* [WORK REQUEST]: Within the records below, repeat each line exactly but keep every picture out of the copy.

═════ THE RECORDS ═════

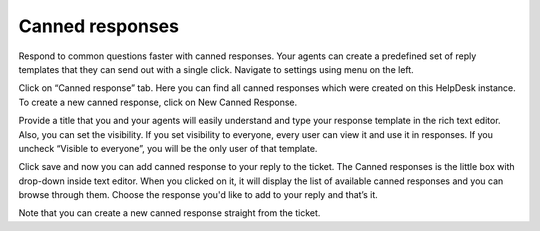 Canned responses
################

Respond to common questions faster with canned responses. Your agents can create a predefined set of reply templates 
that they can send out with a single click.  
Navigate to settings using menu on the left.   

Click on “Canned response” tab. Here you can find all canned responses which were created on this HelpDesk instance. To create a new canned response, click on New Canned Response.

|NewResponse|

Provide a title that you and your agents will easily understand and type your response template in the rich text editor. 
Also, you can set the visibility. If you set visibility to everyone, every user can view it and use it in responses.
If you uncheck “Visible to everyone”, you will be the only user of that template.

|NewTemplate|

Click save and now you can add canned response to your reply to the ticket. The Canned responses is the little box with drop-down inside text editor. When you clicked on it, it will display the list of available canned responses and you can browse through them. 
Choose the response you'd like to add to your reply and that’s it.

|CannedResponseInAction|

Note that you can create a new canned response straight from the ticket. 

.. |NewResponse| image:: ../_static/img/online-user-guide-canned-responces-01.png
   :alt: New canned response
.. |NewTemplate| image:: ../_static/img/new-template-for-response.jpg
   :alt: New canned response template
.. |CannedResponseInAction| image:: ../_static/img/response-in-action.jpg
   :alt: Insert canned response to your answer


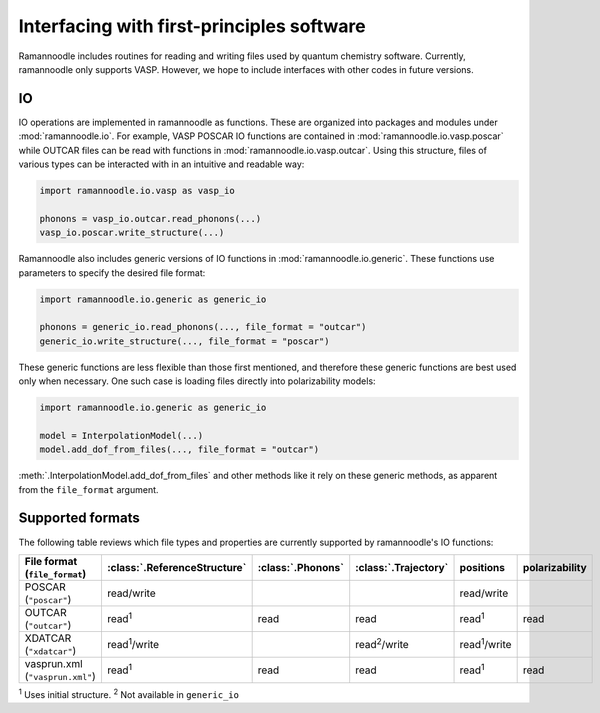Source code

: Interfacing with first-principles software
==========================================

Ramannoodle includes routines for reading and writing files used by quantum chemistry software. Currently, ramannoodle only supports VASP. However, we hope to include interfaces with other codes in future versions.

IO
---

IO operations are implemented in ramannoodle as functions. These are organized into packages and modules under :mod:`ramannoodle.io`. For example, VASP POSCAR IO functions are contained in :mod:`ramannoodle.io.vasp.poscar` while OUTCAR files can be read with functions in :mod:`ramannoodle.io.vasp.outcar`. Using this structure, files of various types can be interacted with in an intuitive and readable way:

.. code-block:: python

      import ramannoodle.io.vasp as vasp_io

      phonons = vasp_io.outcar.read_phonons(...)
      vasp_io.poscar.write_structure(...)

Ramannoodle also includes generic versions of IO functions in :mod:`ramannoodle.io.generic`. These functions use parameters to specify the desired file format:

.. code-block:: python

      import ramannoodle.io.generic as generic_io

      phonons = generic_io.read_phonons(..., file_format = "outcar")
      generic_io.write_structure(..., file_format = "poscar")

These generic functions are less flexible than those first mentioned, and therefore these generic functions are best used only when necessary. One such case is loading files directly into polarizability models:

.. code-block:: python

      import ramannoodle.io.generic as generic_io

      model = InterpolationModel(...)
      model.add_dof_from_files(..., file_format = "outcar")

:meth:`.InterpolationModel.add_dof_from_files` and other methods like it rely on these generic methods, as apparent from the ``file_format`` argument.

.. _Supported formats:

Supported formats
-----------------

The following table reviews which file types and properties are currently supported by ramannoodle's IO functions:

+---------------------------------+------------------------------+-------------------+----------------------+----------------------+----------------+
| File format (``file_format``)   | :class:`.ReferenceStructure` | :class:`.Phonons` | :class:`.Trajectory` | positions            | polarizability |
+=================================+==============================+===================+======================+======================+================+
| POSCAR (``"poscar"``)           | read/write                   |                   |                      | read/write           |                |
+---------------------------------+------------------------------+-------------------+----------------------+----------------------+----------------+
| OUTCAR (``"outcar"``)           | read\ :sup:`1`               | read              | read                 | read\ :sup:`1`       | read           |
+---------------------------------+------------------------------+-------------------+----------------------+----------------------+----------------+
| XDATCAR (``"xdatcar"``)         | read\ :sup:`1`/write         |                   | read\ :sup:`2`/write | read\ :sup:`1`/write |                |
+---------------------------------+------------------------------+-------------------+----------------------+----------------------+----------------+
| vasprun.xml (``"vasprun.xml"``) | read\ :sup:`1`               | read              | read                 | read\ :sup:`1`       | read           |
+---------------------------------+------------------------------+-------------------+----------------------+----------------------+----------------+

:sup:`1` Uses initial structure.
:sup:`2` Not available in ``generic_io``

═════

* [RESPONSE]:
 Canned responses
################

Respond to common questions faster with canned responses. Your agents can create a predefined set of reply templates 
that they can send out with a single click.  
Navigate to settings using menu on the left.   

Click on “Canned response” tab. Here you can find all canned responses which were created on this HelpDesk instance. To create a new canned response, click on New Canned Response.

|NewResponse|

Provide a title that you and your agents will easily understand and type your response template in the rich text editor. 
Also, you can set the visibility. If you set visibility to everyone, every user can view it and use it in responses.
If you uncheck “Visible to everyone”, you will be the only user of that template.

|NewTemplate|

Click save and now you can add canned response to your reply to the ticket. The Canned responses is the little box with drop-down inside text editor. When you clicked on it, it will display the list of available canned responses and you can browse through them. 
Choose the response you'd like to add to your reply and that’s it.

|CannedResponseInAction|

Note that you can create a new canned response straight from the ticket. 

.. |NewResponse| image:: ../_static/img/online-user-guide-canned-responces-01.png
   :alt: New canned response
.. |NewTemplate| image:: ../_static/img/new-template-for-response.jpg
   :alt: New canned response template
.. |CannedResponseInAction| image:: ../_static/img/response-in-action.jpg
   :alt: Insert canned response to your answer


Source code

: Interfacing with first-principles software
==========================================

Ramannoodle includes routines for reading and writing files used by quantum chemistry software. Currently, ramannoodle only supports VASP. However, we hope to include interfaces with other codes in future versions.

IO
---

IO operations are implemented in ramannoodle as functions. These are organized into packages and modules under :mod:`ramannoodle.io`. For example, VASP POSCAR IO functions are contained in :mod:`ramannoodle.io.vasp.poscar` while OUTCAR files can be read with functions in :mod:`ramannoodle.io.vasp.outcar`. Using this structure, files of various types can be interacted with in an intuitive and readable way:

.. code-block:: python

      import ramannoodle.io.vasp as vasp_io

      phonons = vasp_io.outcar.read_phonons(...)
      vasp_io.poscar.write_structure(...)

Ramannoodle also includes generic versions of IO functions in :mod:`ramannoodle.io.generic`. These functions use parameters to specify the desired file format:

.. code-block:: python

      import ramannoodle.io.generic as generic_io

      phonons = generic_io.read_phonons(..., file_format = "outcar")
      generic_io.write_structure(..., file_format = "poscar")

These generic functions are less flexible than those first mentioned, and therefore these generic functions are best used only when necessary. One such case is loading files directly into polarizability models:

.. code-block:: python

      import ramannoodle.io.generic as generic_io

      model = InterpolationModel(...)
      model.add_dof_from_files(..., file_format = "outcar")

:meth:`.InterpolationModel.add_dof_from_files` and other methods like it rely on these generic methods, as apparent from the ``file_format`` argument.

.. _Supported formats:

Supported formats
-----------------

The following table reviews which file types and properties are currently supported by ramannoodle's IO functions:

+---------------------------------+------------------------------+-------------------+----------------------+----------------------+----------------+
| File format (``file_format``)   | :class:`.ReferenceStructure` | :class:`.Phonons` | :class:`.Trajectory` | positions            | polarizability |
+=================================+==============================+===================+======================+======================+================+
| POSCAR (``"poscar"``)           | read/write                   |                   |                      | read/write           |                |
+---------------------------------+------------------------------+-------------------+----------------------+----------------------+----------------+
| OUTCAR (``"outcar"``)           | read\ :sup:`1`               | read              | read                 | read\ :sup:`1`       | read           |
+---------------------------------+------------------------------+-------------------+----------------------+----------------------+----------------+
| XDATCAR (``"xdatcar"``)         | read\ :sup:`1`/write         |                   | read\ :sup:`2`/write | read\ :sup:`1`/write |                |
+---------------------------------+------------------------------+-------------------+----------------------+----------------------+----------------+
| vasprun.xml (``"vasprun.xml"``) | read\ :sup:`1`               | read              | read                 | read\ :sup:`1`       | read           |
+---------------------------------+------------------------------+-------------------+----------------------+----------------------+----------------+

:sup:`1` Uses initial structure.
:sup:`2` Not available in ``generic_io``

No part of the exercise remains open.